* THE EXERCISE
Write out all of the data below line for line, changing nothing.

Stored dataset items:
======

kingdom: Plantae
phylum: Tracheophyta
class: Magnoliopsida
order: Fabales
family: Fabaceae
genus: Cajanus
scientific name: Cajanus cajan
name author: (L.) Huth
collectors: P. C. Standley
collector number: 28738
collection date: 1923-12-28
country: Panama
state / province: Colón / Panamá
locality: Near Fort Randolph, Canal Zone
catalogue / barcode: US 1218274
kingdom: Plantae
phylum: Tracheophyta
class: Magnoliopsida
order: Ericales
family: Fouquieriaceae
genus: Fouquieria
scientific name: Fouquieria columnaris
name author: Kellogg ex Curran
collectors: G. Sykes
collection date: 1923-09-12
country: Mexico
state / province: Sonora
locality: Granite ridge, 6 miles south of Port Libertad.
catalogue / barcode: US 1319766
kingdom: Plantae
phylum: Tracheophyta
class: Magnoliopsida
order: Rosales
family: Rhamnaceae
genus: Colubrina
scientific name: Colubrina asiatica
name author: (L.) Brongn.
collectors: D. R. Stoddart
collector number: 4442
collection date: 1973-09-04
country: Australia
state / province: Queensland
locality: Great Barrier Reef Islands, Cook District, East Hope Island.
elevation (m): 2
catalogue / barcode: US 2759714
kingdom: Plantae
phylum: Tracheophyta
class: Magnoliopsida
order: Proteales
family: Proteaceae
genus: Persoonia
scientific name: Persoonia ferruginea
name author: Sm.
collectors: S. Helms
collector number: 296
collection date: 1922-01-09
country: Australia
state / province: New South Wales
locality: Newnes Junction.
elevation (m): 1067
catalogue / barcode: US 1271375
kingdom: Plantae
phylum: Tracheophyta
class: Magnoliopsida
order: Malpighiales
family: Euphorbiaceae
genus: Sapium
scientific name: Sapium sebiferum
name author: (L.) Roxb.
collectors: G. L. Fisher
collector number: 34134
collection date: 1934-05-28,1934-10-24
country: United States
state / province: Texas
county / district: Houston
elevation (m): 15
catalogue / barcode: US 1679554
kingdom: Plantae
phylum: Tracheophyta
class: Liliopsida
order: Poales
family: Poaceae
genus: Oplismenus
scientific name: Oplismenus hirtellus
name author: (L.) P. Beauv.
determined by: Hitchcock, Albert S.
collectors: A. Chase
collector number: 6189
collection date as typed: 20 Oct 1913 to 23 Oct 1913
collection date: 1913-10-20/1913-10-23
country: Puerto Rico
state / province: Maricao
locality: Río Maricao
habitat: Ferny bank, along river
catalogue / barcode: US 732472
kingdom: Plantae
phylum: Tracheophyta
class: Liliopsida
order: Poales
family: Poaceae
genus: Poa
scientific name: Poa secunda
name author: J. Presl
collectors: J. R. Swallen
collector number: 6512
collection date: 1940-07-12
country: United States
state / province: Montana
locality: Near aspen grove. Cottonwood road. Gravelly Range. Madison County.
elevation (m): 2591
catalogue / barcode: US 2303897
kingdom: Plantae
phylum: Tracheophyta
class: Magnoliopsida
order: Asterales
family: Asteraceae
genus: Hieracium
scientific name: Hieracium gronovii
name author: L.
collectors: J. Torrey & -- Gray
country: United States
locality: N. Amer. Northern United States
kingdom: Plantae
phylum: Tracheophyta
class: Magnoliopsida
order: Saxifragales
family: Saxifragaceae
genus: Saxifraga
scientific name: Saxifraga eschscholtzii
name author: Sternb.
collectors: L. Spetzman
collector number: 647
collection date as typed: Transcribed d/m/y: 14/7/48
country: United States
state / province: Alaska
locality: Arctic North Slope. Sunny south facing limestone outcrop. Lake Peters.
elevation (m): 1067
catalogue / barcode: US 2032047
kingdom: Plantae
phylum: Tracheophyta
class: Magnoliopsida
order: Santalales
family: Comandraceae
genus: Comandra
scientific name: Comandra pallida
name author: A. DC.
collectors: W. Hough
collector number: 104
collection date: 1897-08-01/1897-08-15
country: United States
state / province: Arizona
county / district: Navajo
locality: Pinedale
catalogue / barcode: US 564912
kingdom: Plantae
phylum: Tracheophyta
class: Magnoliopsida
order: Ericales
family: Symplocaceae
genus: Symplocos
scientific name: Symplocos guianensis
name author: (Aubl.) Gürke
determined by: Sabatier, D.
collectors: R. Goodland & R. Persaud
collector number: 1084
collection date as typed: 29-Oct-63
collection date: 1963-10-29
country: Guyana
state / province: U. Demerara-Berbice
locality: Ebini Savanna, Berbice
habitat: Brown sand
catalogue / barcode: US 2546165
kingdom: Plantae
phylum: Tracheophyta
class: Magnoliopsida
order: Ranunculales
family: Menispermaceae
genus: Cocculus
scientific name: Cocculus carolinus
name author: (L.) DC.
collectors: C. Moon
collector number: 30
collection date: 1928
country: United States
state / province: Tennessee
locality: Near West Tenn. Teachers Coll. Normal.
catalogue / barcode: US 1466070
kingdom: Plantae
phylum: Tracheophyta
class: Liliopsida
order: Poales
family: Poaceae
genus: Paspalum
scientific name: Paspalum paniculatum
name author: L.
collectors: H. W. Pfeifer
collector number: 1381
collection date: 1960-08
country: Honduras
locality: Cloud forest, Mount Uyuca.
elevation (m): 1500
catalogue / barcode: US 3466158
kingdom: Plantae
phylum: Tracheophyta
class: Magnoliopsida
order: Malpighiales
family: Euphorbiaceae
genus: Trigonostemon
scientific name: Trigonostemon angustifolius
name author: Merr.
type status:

======

* TASK ANSWER
kingdom: Plantae
phylum: Tracheophyta
class: Magnoliopsida
order: Fabales
family: Fabaceae
genus: Cajanus
scientific name: Cajanus cajan
name author: (L.) Huth
collectors: P. C. Standley
collector number: 28738
collection date: 1923-12-28
country: Panama
state / province: Colón / Panamá
locality: Near Fort Randolph, Canal Zone
catalogue / barcode: US 1218274
kingdom: Plantae
phylum: Tracheophyta
class: Magnoliopsida
order: Ericales
family: Fouquieriaceae
genus: Fouquieria
scientific name: Fouquieria columnaris
name author: Kellogg ex Curran
collectors: G. Sykes
collection date: 1923-09-12
country: Mexico
state / province: Sonora
locality: Granite ridge, 6 miles south of Port Libertad.
catalogue / barcode: US 1319766
kingdom: Plantae
phylum: Tracheophyta
class: Magnoliopsida
order: Rosales
family: Rhamnaceae
genus: Colubrina
scientific name: Colubrina asiatica
name author: (L.) Brongn.
collectors: D. R. Stoddart
collector number: 4442
collection date: 1973-09-04
country: Australia
state / province: Queensland
locality: Great Barrier Reef Islands, Cook District, East Hope Island.
elevation (m): 2
catalogue / barcode: US 2759714
kingdom: Plantae
phylum: Tracheophyta
class: Magnoliopsida
order: Proteales
family: Proteaceae
genus: Persoonia
scientific name: Persoonia ferruginea
name author: Sm.
collectors: S. Helms
collector number: 296
collection date: 1922-01-09
country: Australia
state / province: New South Wales
locality: Newnes Junction.
elevation (m): 1067
catalogue / barcode: US 1271375
kingdom: Plantae
phylum: Tracheophyta
class: Magnoliopsida
order: Malpighiales
family: Euphorbiaceae
genus: Sapium
scientific name: Sapium sebiferum
name author: (L.) Roxb.
collectors: G. L. Fisher
collector number: 34134
collection date: 1934-05-28,1934-10-24
country: United States
state / province: Texas
county / district: Houston
elevation (m): 15
catalogue / barcode: US 1679554
kingdom: Plantae
phylum: Tracheophyta
class: Liliopsida
order: Poales
family: Poaceae
genus: Oplismenus
scientific name: Oplismenus hirtellus
name author: (L.) P. Beauv.
determined by: Hitchcock, Albert S.
collectors: A. Chase
collector number: 6189
collection date as typed: 20 Oct 1913 to 23 Oct 1913
collection date: 1913-10-20/1913-10-23
country: Puerto Rico
state / province: Maricao
locality: Río Maricao
habitat: Ferny bank, along river
catalogue / barcode: US 732472
kingdom: Plantae
phylum: Tracheophyta
class: Liliopsida
order: Poales
family: Poaceae
genus: Poa
scientific name: Poa secunda
name author: J. Presl
collectors: J. R. Swallen
collector number: 6512
collection date: 1940-07-12
country: United States
state / province: Montana
locality: Near aspen grove. Cottonwood road. Gravelly Range. Madison County.
elevation (m): 2591
catalogue / barcode: US 2303897
kingdom: Plantae
phylum: Tracheophyta
class: Magnoliopsida
order: Asterales
family: Asteraceae
genus: Hieracium
scientific name: Hieracium gronovii
name author: L.
collectors: J. Torrey & -- Gray
country: United States
locality: N. Amer. Northern United States
kingdom: Plantae
phylum: Tracheophyta
class: Magnoliopsida
order: Saxifragales
family: Saxifragaceae
genus: Saxifraga
scientific name: Saxifraga eschscholtzii
name author: Sternb.
collectors: L. Spetzman
collector number: 647
collection date as typed: Transcribed d/m/y: 14/7/48
country: United States
state / province: Alaska
locality: Arctic North Slope. Sunny south facing limestone outcrop. Lake Peters.
elevation (m): 1067
catalogue / barcode: US 2032047
kingdom: Plantae
phylum: Tracheophyta
class: Magnoliopsida
order: Santalales
family: Comandraceae
genus: Comandra
scientific name: Comandra pallida
name author: A. DC.
collectors: W. Hough
collector number: 104
collection date: 1897-08-01/1897-08-15
country: United States
state / province: Arizona
county / district: Navajo
locality: Pinedale
catalogue / barcode: US 564912
kingdom: Plantae
phylum: Tracheophyta
class: Magnoliopsida
order: Ericales
family: Symplocaceae
genus: Symplocos
scientific name: Symplocos guianensis
name author: (Aubl.) Gürke
determined by: Sabatier, D.
collectors: R. Goodland & R. Persaud
collector number: 1084
collection date as typed: 29-Oct-63
collection date: 1963-10-29
country: Guyana
state / province: U. Demerara-Berbice
locality: Ebini Savanna, Berbice
habitat: Brown sand
catalogue / barcode: US 2546165
kingdom: Plantae
phylum: Tracheophyta
class: Magnoliopsida
order: Ranunculales
family: Menispermaceae
genus: Cocculus
scientific name: Cocculus carolinus
name author: (L.) DC.
collectors: C. Moon
collector number: 30
collection date: 1928
country: United States
state / province: Tennessee
locality: Near West Tenn. Teachers Coll. Normal.
catalogue / barcode: US 1466070
kingdom: Plantae
phylum: Tracheophyta
class: Liliopsida
order: Poales
family: Poaceae
genus: Paspalum
scientific name: Paspalum paniculatum
name author: L.
collectors: H. W. Pfeifer
collector number: 1381
collection date: 1960-08
country: Honduras
locality: Cloud forest, Mount Uyuca.
elevation (m): 1500
catalogue / barcode: US 3466158
kingdom: Plantae
phylum: Tracheophyta
class: Magnoliopsida
order: Malpighiales
family: Euphorbiaceae
genus: Trigonostemon
scientific name: Trigonostemon angustifolius
name author: Merr.
type status:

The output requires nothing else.